See England and our English 

The three children born of immigrant Miles Cary and his wife Anne Taylor who are relevant to our American study, and the subsequent surnames involved in their descendancies follow. 
  • Son Thomas , who married Anne Milner is direct to our subsequent  surname group involving Cary, Milner, Pleasants, Woodson, Logan and Howard and all surnames arising from each. These generational entries down from Thomas and Anne Milner his wife  all pertained to Virginia through to the Howard married Logan bride and groom last present in Virginia in 1853, the children of whom emmigrated to Texas in 1850.
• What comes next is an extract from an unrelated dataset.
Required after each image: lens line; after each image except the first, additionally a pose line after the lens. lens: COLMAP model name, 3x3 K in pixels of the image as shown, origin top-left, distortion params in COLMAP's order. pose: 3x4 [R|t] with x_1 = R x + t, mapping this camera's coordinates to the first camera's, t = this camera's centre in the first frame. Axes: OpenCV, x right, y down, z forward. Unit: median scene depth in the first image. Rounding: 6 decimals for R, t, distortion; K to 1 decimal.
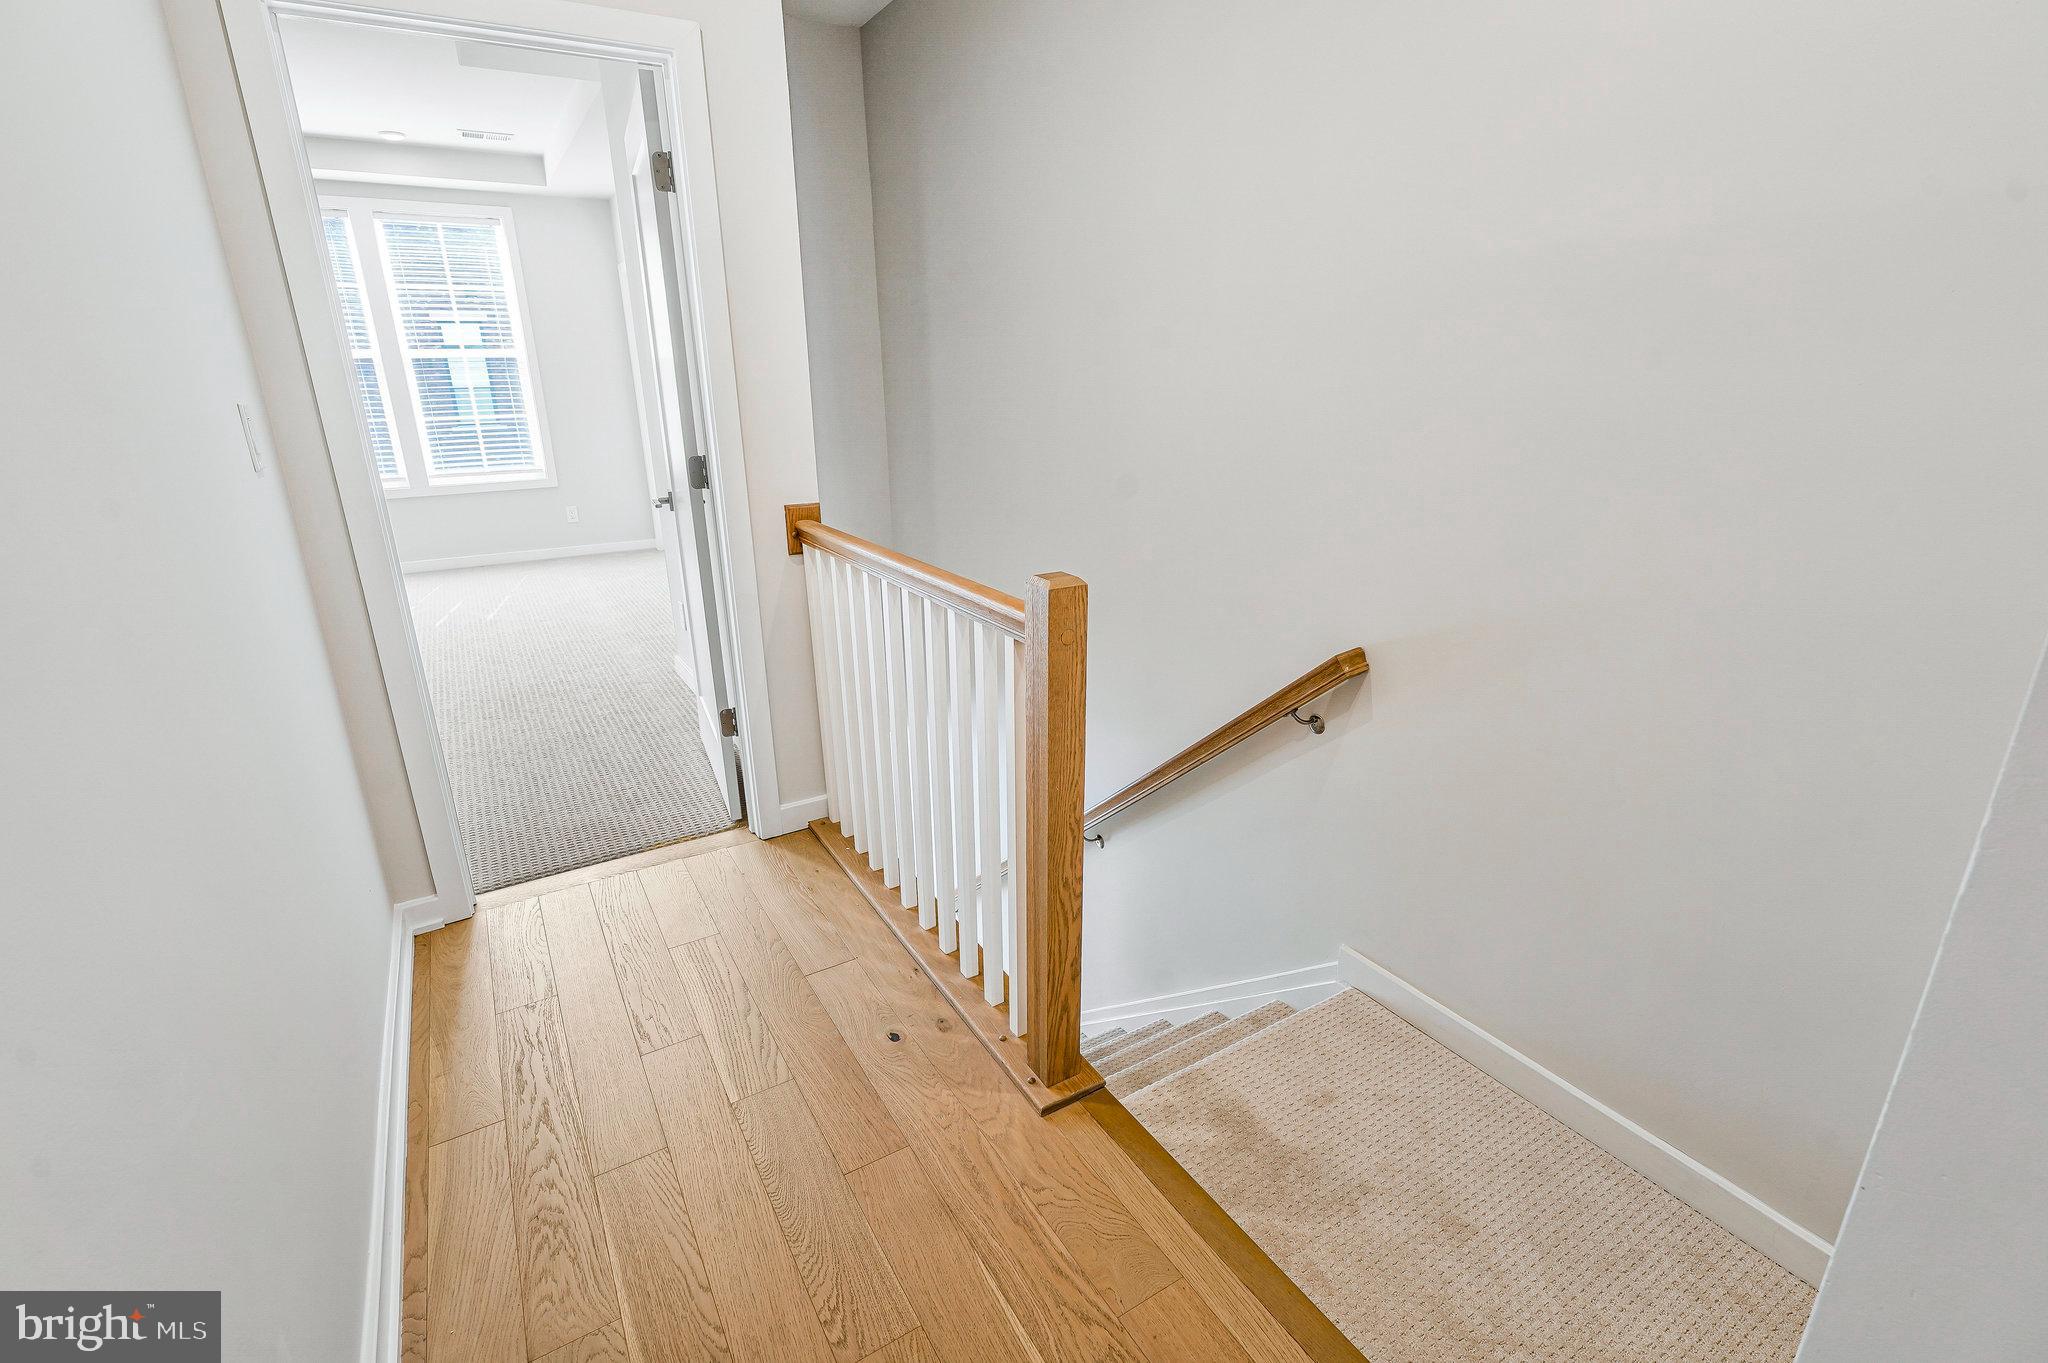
lens RADIAL K [[928.2, 0, 1024.0], [0, 928.2, 681.5], [0, 0, 1]] dist [-0.002250, 0.000082]
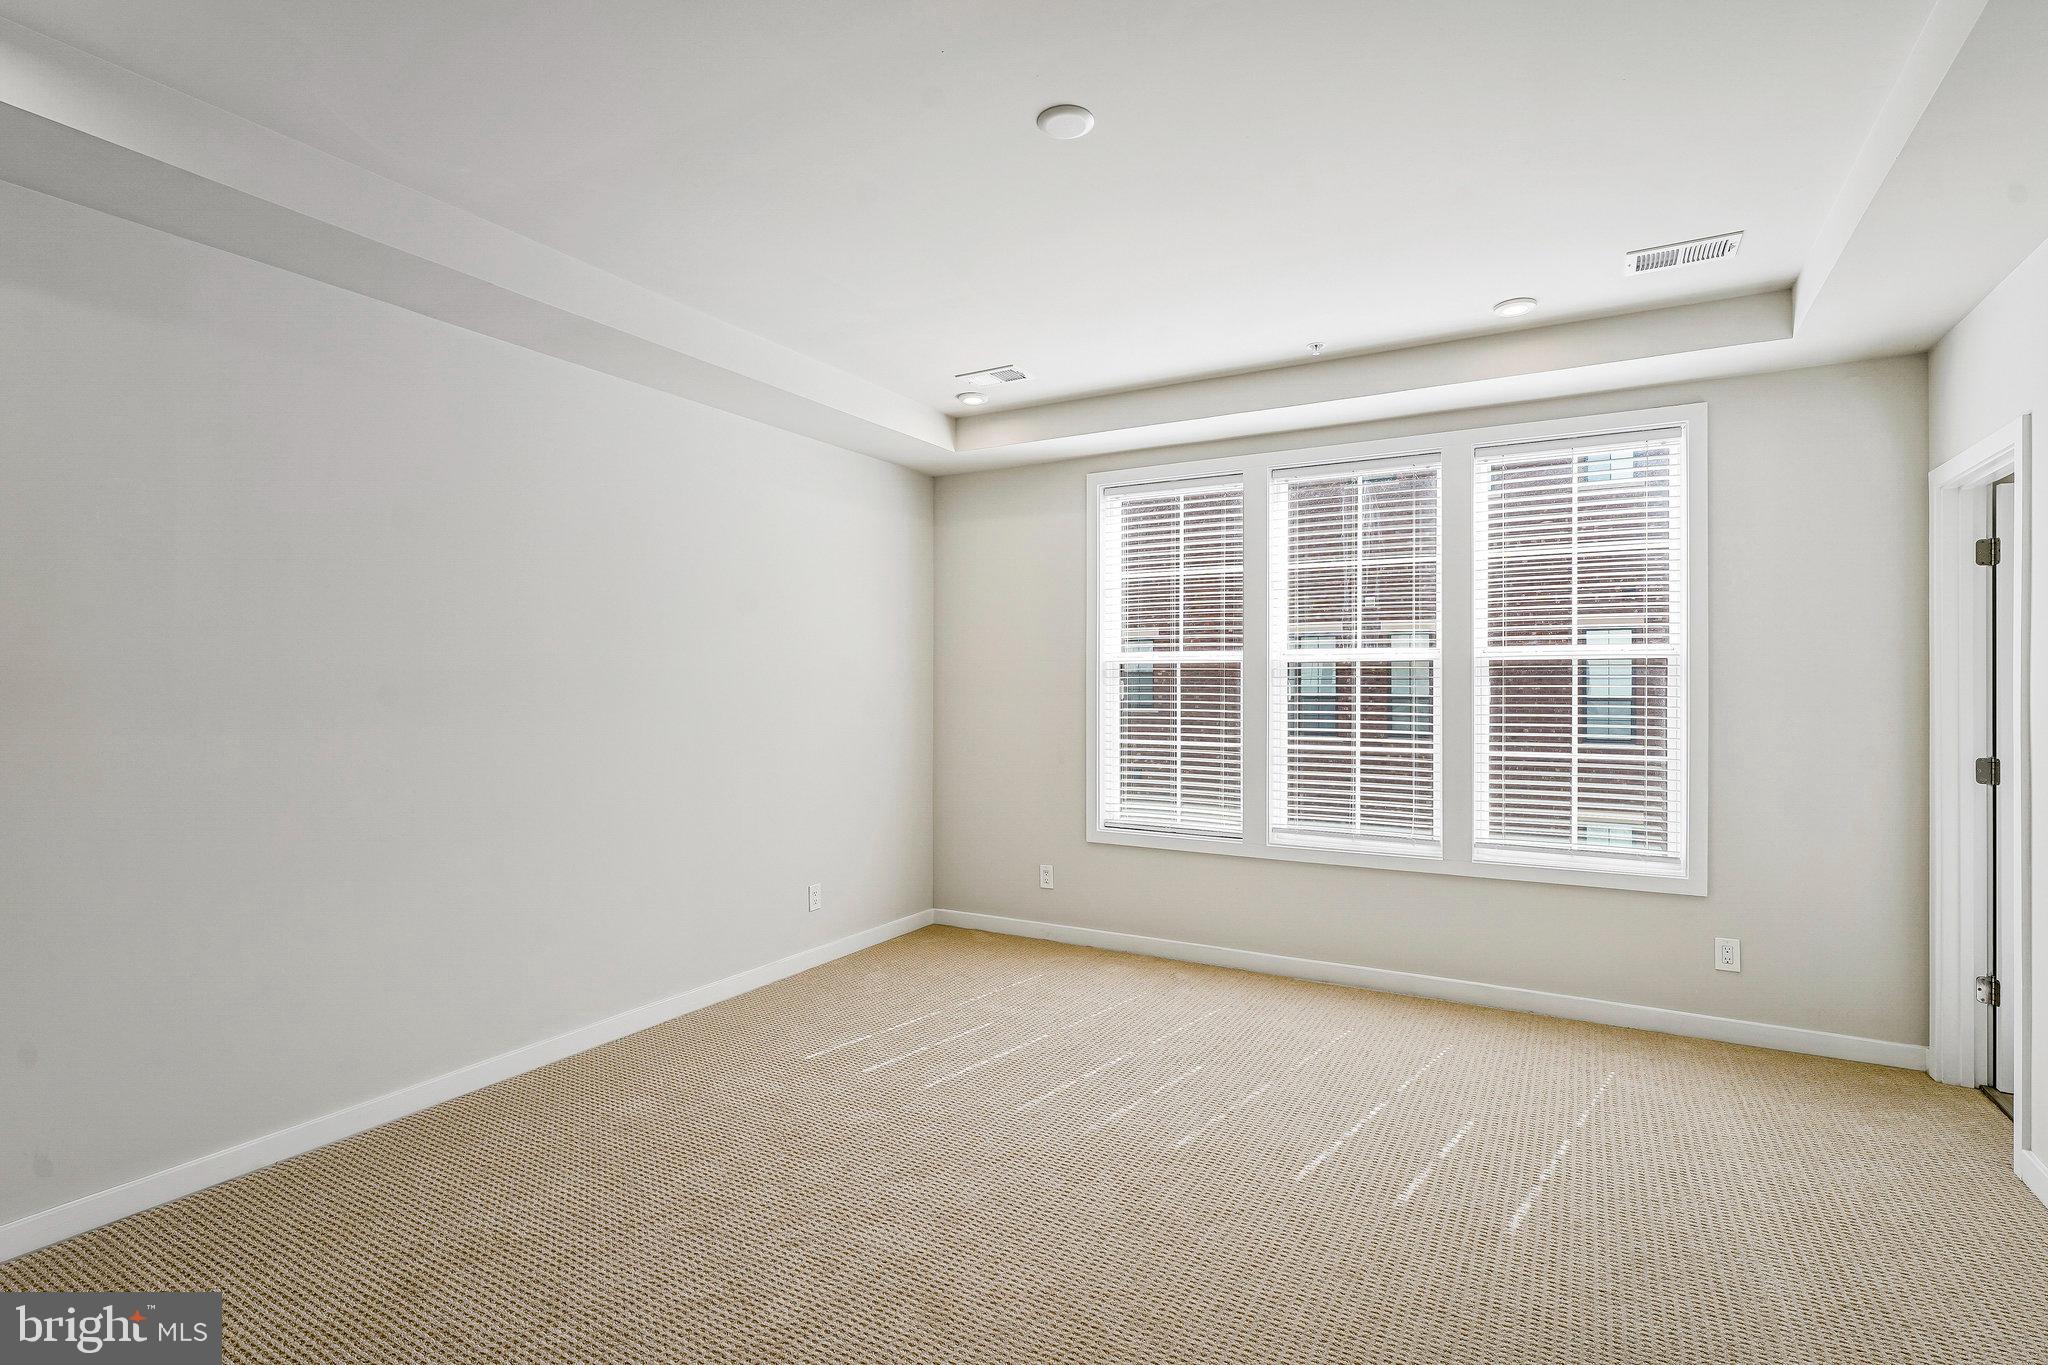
lens RADIAL K [[980.7, 0, 1024.0], [0, 980.7, 682.5], [0, 0, 1]] dist [-0.000361, -0.000360]
pose [[0.483375, 0.007433, -0.875382, -0.233034], [-0.291052, 0.944443, -0.152695, -0.141990], [0.825614, 0.328591, 0.458683, 0.442591]]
    • The Cary line is direct to us via Thomas only to two generations, the grandaughter of Miles, daughter of Thomas,  marrying John Pleasants of Virginia. 
  • Daughter Bridget married William Bassett and so is direct to our subsequent surname group involving Cary, Bassett, Burwell, Roscow, Cole, Hill, McGehee, Tate, Booker, Cofield and Howard and all surnames arising from each. These individual family studies and our directs among them involve Virginia to 1791, at which time the McGehee/Tait union moved to Elbert County Georgia, and subsequent generations [McGehee/ Booker] to Alabama and finally Texas [McGehee/Howard]. 
    • This direct line Cary pertains only through to Bridget, who took her husband Bassett's name. They lived in Virginia where she produced Bassett progeny, among whom was Bridget's granddaughter Lucy Bassett who married William Roscow, son of William and Mary Wilson Basset and step son of Miles Cary, the child of Miles Cary and Anne Taylor, as was Bridget here discussed. 
  • Son Miles married as his second wife Mary Wilson Roscow [widow of our direct William Roscow, and born Mary Wilson] and was step father to her two small children and so becomes significant to our  subsequent surname group involving Roscow, Wilson, Bassett, Cole, Hill, McGehee, Tate, Booker, Cofield and Howard and all surnames arising from each. This line segeways into the individual family studies and our directs among them found in Bridgit's descendants above. 
    • Miles step grandchild Mary Roscow married William Cole and they resided in Virginia where she took on the Cole surname and produced Cole progeny. Thus this CARY line remains significant as Cary only to two generations [and in position as step child Cary, and child of step child Cary].